Hello, I wanted to ask about the effectiveness of transformer model on small dataset(200K). I have been training a small transformer model (1 layer, 512 dim, 4 heads). I am trying to extract amount, date from OCR text from receipts, so the source sentences are very long(~500 words) and target sentences are just one word. I have run the training for 100K iterations, but the loss seems very high (~1.5). Should I keep running it for longer? Is a transformer model as effective as an RNN on a small dataset like mine?
At least for translation tasks, it is known that Transformer models perform worse than LSTM in small-data regimes.
But a loss of 1.5 seems quite good to me? Did you try running inference on real data?
So I guess I need to augment the data.
I will do an evaluation on the test set to compute sequence accuracy today.
I had look at the sequence accuracy and it actually pretty terrible. The low loss could be due to small target lenghts?
Hello Renjith,
pretrained Transformer like BART can be fine-tuned with a small dataset. Which language do you train?
How many target words do you have? Do they occur in the source sentence?

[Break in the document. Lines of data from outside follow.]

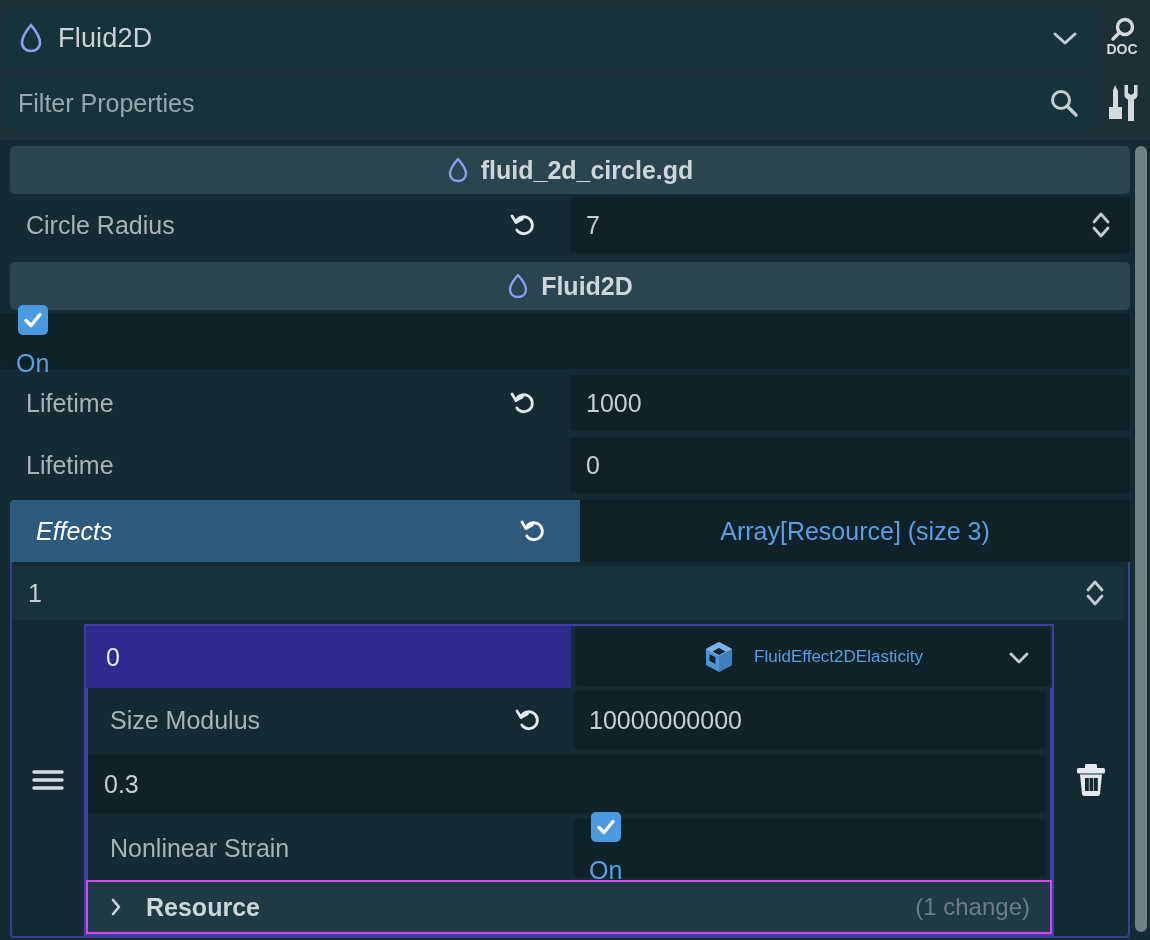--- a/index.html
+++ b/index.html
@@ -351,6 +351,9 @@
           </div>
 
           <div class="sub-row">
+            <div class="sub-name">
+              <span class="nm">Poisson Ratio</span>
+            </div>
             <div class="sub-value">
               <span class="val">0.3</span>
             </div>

Are they usable for multiple labels? If they are repetitive clusters, then you should try a classification model.
Greetings from the multi translation space
https://bachstelze.gitlab.io/multisource/
The source dataset is in multiple languages (invoice ocrs)
The target words are all digits (amounts, dates). So my target vocab is quite small.
An example dataset would be like.
Source
Fl Qbuzz \ N# Vervoerbewijs 2,70 Eurokaartje VERKOCHT: 10/03/18 10:5lF 1 uur geldig in maximaal 2 zones Overstappen is toegestaan i PRIJS: € 2,70 Zonenummer: 1200 Ticketnummer: 01034531906151051001 Voertuignummer: 3453
Target 1
2.70
Target 2
2018-03-10
The targets may not occur as it is in source due to difference in formats (ex: 2,70 -> 2.70). Or due to OCR errors (2.T0 -> 2.70)
Are the multiple languages included in the pretraining of mBART?
But for me it seems like an OCR correction and extraction task, besides the multilingual aspect of the problem.
The OCR is mainly of language english, german, russian etc.
Yes it is an OCR correction and extraction task. My training data has date and amount labels in same format (YYYY-MM-DD and %.2f).
I used transformer implementation here(https://www.tensorflow.org/tutorials/text/transformer) and used a subword tokenizer for ocr/amount/date and achived just 65% sequence accuracy.